_Exercise description:_ Copy the records below exactly, starting at the line that contains "estudiantes como agentes" and ending at the line that contains "С44R Velur RAL 3005 (красное вино) в Санкт-п"; leave out any pictures.

_Exercise materials:_
☆ ☆ ☆ ☆

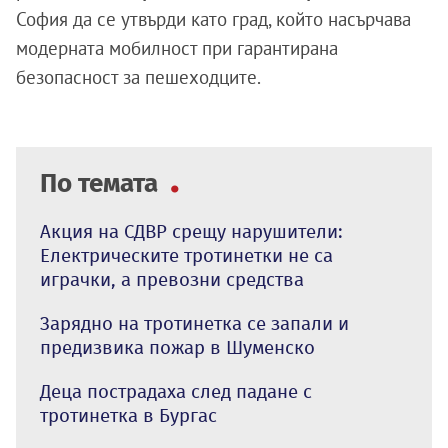
София да се утвърди като град, който насърчава
модерната мобилност при гарантирана
безопасност за пешеходците.
По темата
Акция на СДВР срещу нарушители:
Електрическите тротинетки не са
играчки, а превозни средства
Зарядно на тротинетка се запали и
предизвика пожар в Шуменско
Деца пострадаха след падане с
тротинетка в Бургас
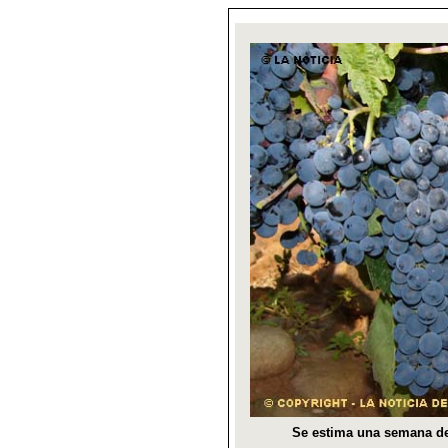
Se estima una semana de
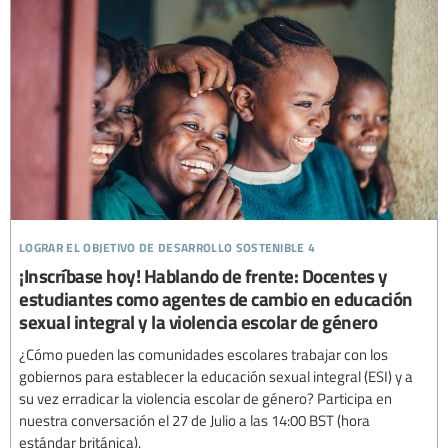
lograr el objetivo de desarrollo sostenible 4
¡Inscríbase hoy! Hablando de frente: Docentes y
estudiantes como agentes de cambio en educación
sexual integral y la violencia escolar de género
¿Cómo pueden las comunidades escolares trabajar con los
gobiernos para establecer la educación sexual integral (ESI) y a
su vez erradicar la violencia escolar de género? Participa en
nuestra conversación el 27 de Julio a las 14:00 BST (hora
estándar británica).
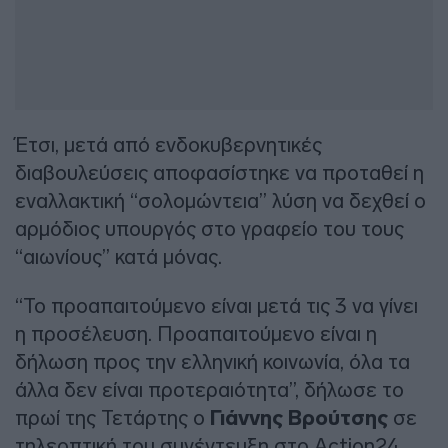
Έτσι, μετά από ενδοκυβερνητικές
διαβουλεύσεις αποφασίστηκε να προταθεί η
εναλλακτική “σολομώντεια” λύση να δεχθεί ο
αρμόδιος υπουργός στο γραφείο του τους
“αιωνίους” κατά μόνας.
“Το προαπαιτούμενο είναι μετά τις 3 να γίνει
η προσέλευση. Προαπαιτούμενο είναι η
δήλωση προς την ελληνική κοινωνία, όλα τα
άλλα δεν είναι προτεραιότητα”, δήλωσε το
πρωί της Τετάρτης ο
Γιάννης Βρούτσης
σε
τηλεοπτική του συνέντευξη στο Action24,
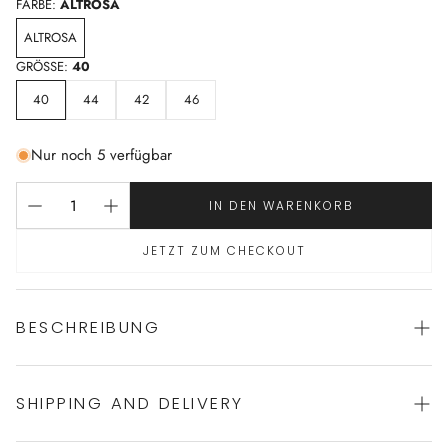
FARBE:
ALTROSA
ALTROSA
GRÖSSE:
40
40
44
42
46
Nur noch 5 verfügbar
IN DEN WARENKORB
JETZT ZUM CHECKOUT
BESCHREIBUNG
SHIPPING AND DELIVERY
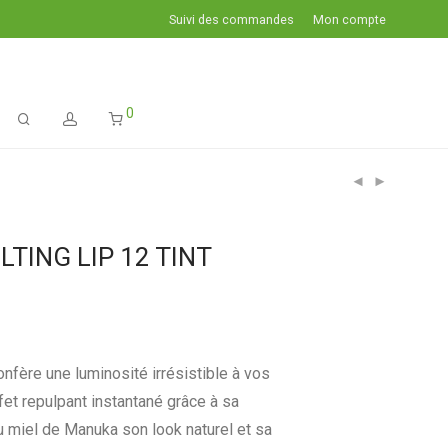
Suivi des commandes
Mon compte
0
TING LIP 12 TINT
onfère une luminosité irrésistible à vos
ffet repulpant instantané grâce à sa
u miel de Manuka son look naturel et sa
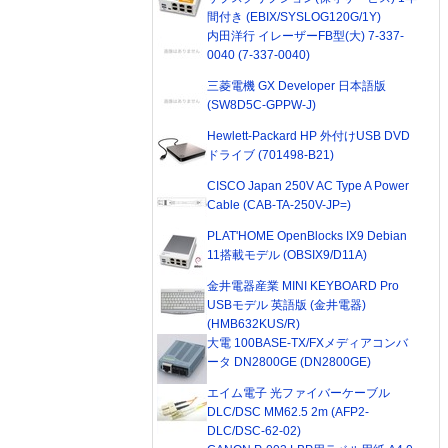
間付き (EBIX/SYSLOG120G/1Y)
内田洋行 イレーザーFB型(大) 7-337-
0040 (7-337-0040)
三菱電機 GX Developer 日本語版
(SW8D5C-GPPW-J)
Hewlett-Packard HP 外付けUSB DVD
ドライブ (701498-B21)
CISCO Japan 250V AC Type A Power
Cable (CAB-TA-250V-JP=)
PLAT'HOME OpenBlocks IX9 Debian
11搭載モデル (OBSIX9/D11A)
金井電器産業 MINI KEYBOARD Pro
USBモデル 英語版 (金井電器)
(HMB632KUS/R)
大電 100BASE-TX/FXメディアコンバ
ータ DN2800GE (DN2800GE)
エイム電子 光ファイバーケーブル
DLC/DSC MM62.5 2m (AFP2-
DLC/DSC-62-02)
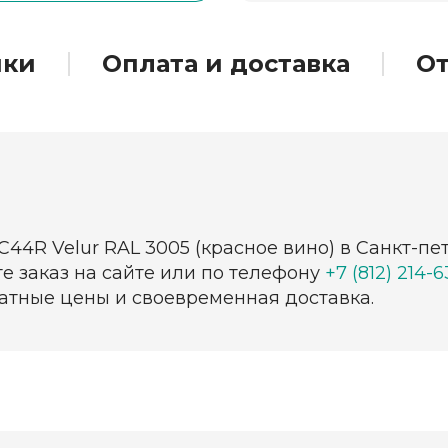
ики
Оплата и доставка
О
С44R Velur RAL 3005 (красное вино) в Санкт-п
е заказ на сайте или по телефону
+7 (812) 214-
ватные цены и своевременная доставка.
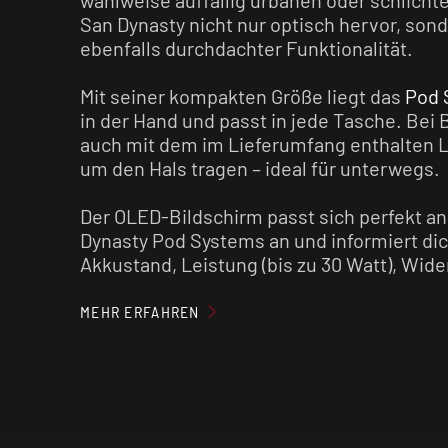
San Dynasty nicht nur optisch hervor, son
ebenfalls durchdachter Funktionalität.
Mit seiner kompakten Größe liegt das
Pod 
in der Hand und passt in jede Tasche. Bei 
auch mit dem im Lieferumfang enthalten La
um den Hals tragen – ideal für unterwegs.
Der OLED-Bildschirm passt sich perfekt a
Dynasty Pod Systems an und informiert dic
Akkustand, Leistung (bis zu 30 Watt), Wid
Zuganzahl.
MEHR ERFAHREN
Die Bedienung erfolgt über die Funktionsta
Pod System ein- und ausschalten, oder
Leistungsanpassungen vornehmen kannst.
Highlight ist der Smart Mode, bei dem die 
automatisch an den Widerstand des verwe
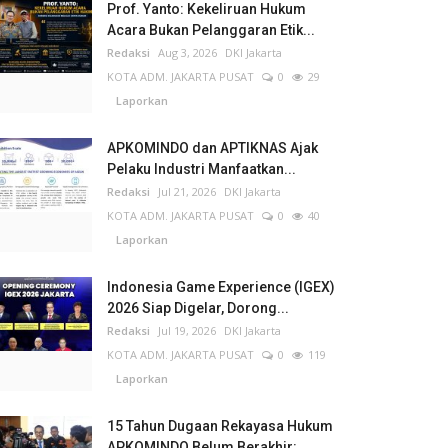
Prof. Yanto: Kekeliruan Hukum
Acara Bukan Pelanggaran Etik...
Redaksi
Aug 3, 2026
DKI Jakarta
KOTA ADM. JAKARTA PUSAT
0
29
Laporkan
APKOMINDO dan APTIKNAS Ajak
Pelaku Industri Manfaatkan...
Redaksi
Jul 21, 2026
DKI Jakarta
KOTA ADM. JAKARTA PUSAT
0
40
Laporkan
Indonesia Game Experience (IGEX)
2026 Siap Digelar, Dorong...
Redaksi
Jul 19, 2026
DKI Jakarta
KOTA ADM. JAKARTA PUSAT
0
119
Laporkan
15 Tahun Dugaan Rekayasa Hukum
APKOMINDO Belum Berakhir:...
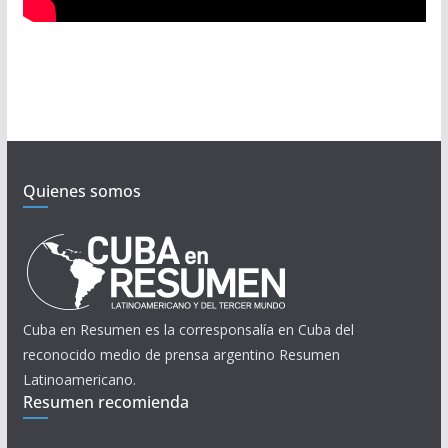
Quienes somos
Cuba en Resumen es la corresponsalía en Cuba del
reconocido medio de prensa argentino Resumen
Latinoamericano.
Resumen recomienda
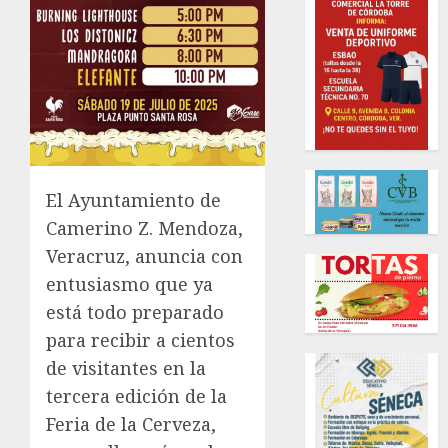
El Ayuntamiento de
Camerino Z. Mendoza,
Veracruz, anuncia con
entusiasmo que ya
está todo preparado
para recibir a cientos
de visitantes en la
tercera edición de la
Feria de la Cerveza,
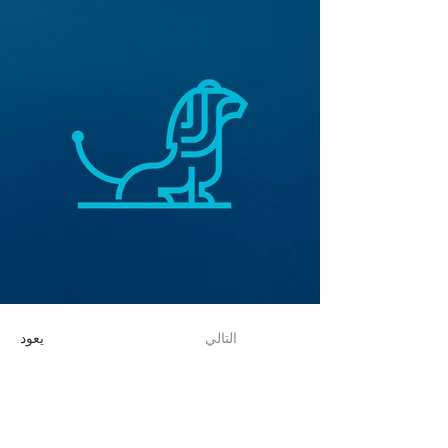
التالي
يعود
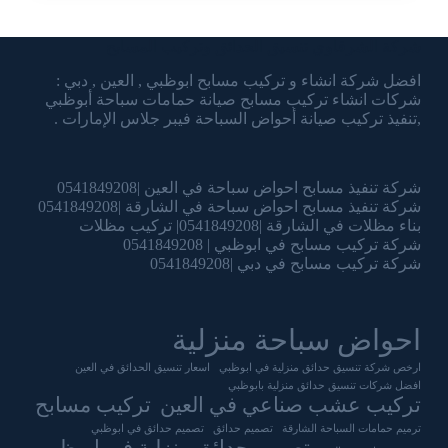
شركة الشرقاوي تنسيق الحدائق وتركيب المسابح
افضل شركة انشاء و تركيب مسابح ابوظبي , العين , دبي :
شركات انشاء تركيب مسابح صيانة حمامات سباحة أبوظبي
,تنفيذ تركيب صيانة أحواض السباحة فيبر جلاس الإمارات .
شركة تنفيذ مسابح احواض سباحة في العين |0541849208
شركة تنفيذ مسابح احواض سباحة في الشارقة |0541849208
بناء مظلات في الشارقة |0541849208| تركيب مظلات
شركة تركيب مسابح في ابوظبي | 0541849208
شركة تركيب مسابح في دبي |0541849208
احواض سباحة منزلية
ارخص شركة تنسيق حدائق منزلية في ابوظبي
اسعار تنسيق الحدائق في العين
افضل شركات تنسيق حدائق منزلية بابوظبي
تركيب عشب صناعي في العين
تركيب مسابح
ترميم حمامات السباحة الشارقة
تصميم حدائق
تصميم حدائق في ابوظبي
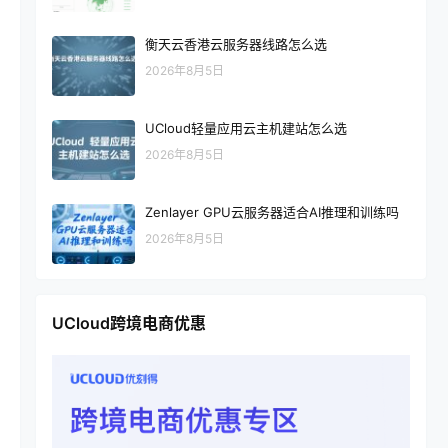
衡天云香港云服务器线路怎么选
2026年8月5日
UCloud轻量应用云主机建站怎么选
2026年8月5日
Zenlayer GPU云服务器适合AI推理和训练吗
2026年8月5日
UCloud跨境电商优惠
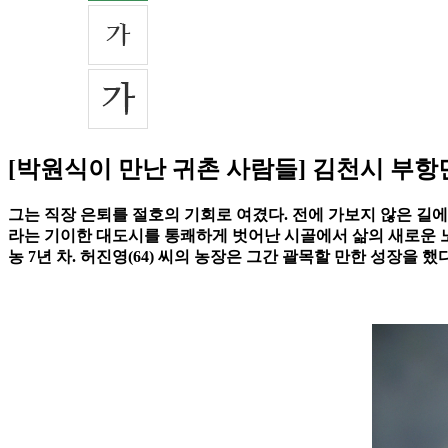
[박원식이 만난 귀촌 사람들] 김천시 부항
그는 직장 은퇴를 절호의 기회로 여겼다. 전에 가보지 않은 길
라는 기이한 대도시를 통쾌하게 벗어난 시골에서 삶의 새로운 
농 7년 차. 허진영(64) 씨의 농장은 그간 괄목할 만한 성장을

☆ ☆ ☆ ☆

_Written response:_
estudiantes como agentes de cambio en educación
sexual integral y la violencia escolar de género
¿Cómo pueden las comunidades escolares trabajar con los
gobiernos para establecer la educación sexual integral (ESI) y a
su vez erradicar la violencia escolar de género? Participa en
nuestra conversación el 27 de Julio a las 14:00 BST (hora
estándar británica).
Έτσι, μετά από ενδοκυβερνητικές
διαβουλεύσεις αποφασίστηκε να προταθεί η
εναλλακτική “σολομώντεια” λύση να δεχθεί ο
αρμόδιος υπουργός στο γραφείο του τους
“αιωνίους” κατά μόνας.
“Το προαπαιτούμενο είναι μετά τις 3 να γίνει
η προσέλευση. Προαπαιτούμενο είναι η
δήλωση προς την ελληνική κοινωνία, όλα τα
άλλα δεν είναι προτεραιότητα”, δήλωσε το
πρωί της Τετάρτης ο
Γιάννης Βρούτσης
σε
τηλεοπτική του συνέντευξη στο Action24,
FARBE:
ALTROSA
ALTROSA
GRÖSSE:
40
40
44
42
46
Nur noch 5 verfügbar
IN DEN WARENKORB
JETZT ZUM CHECKOUT
BESCHREIBUNG
SHIPPING AND DELIVERY
Suivi des commandes
Mon compte
0
TING LIP 12 TINT
onfère une luminosité irrésistible à vos
ffet repulpant instantané grâce à sa
u miel de Manuka son look naturel et sa
間付き (EBIX/SYSLOG120G/1Y)
内田洋行 イレーザーFB型(大) 7-337-
0040 (7-337-0040)
三菱電機 GX Developer 日本語版
(SW8D5C-GPPW-J)
Hewlett-Packard HP 外付けUSB DVD
ドライブ (701498-B21)
CISCO Japan 250V AC Type A Power
Cable (CAB-TA-250V-JP=)
PLAT'HOME OpenBlocks IX9 Debian
11搭載モデル (OBSIX9/D11A)
金井電器産業 MINI KEYBOARD Pro
USBモデル 英語版 (金井電器)
(HMB632KUS/R)
大電 100BASE-TX/FXメディアコンバ
ータ DN2800GE (DN2800GE)
エイム電子 光ファイバーケーブル
DLC/DSC MM62.5 2m (AFP2-
DLC/DSC-62-02)
ики
Оплата и доставка
О
С44R Velur RAL 3005 (красное вино) в Санкт-п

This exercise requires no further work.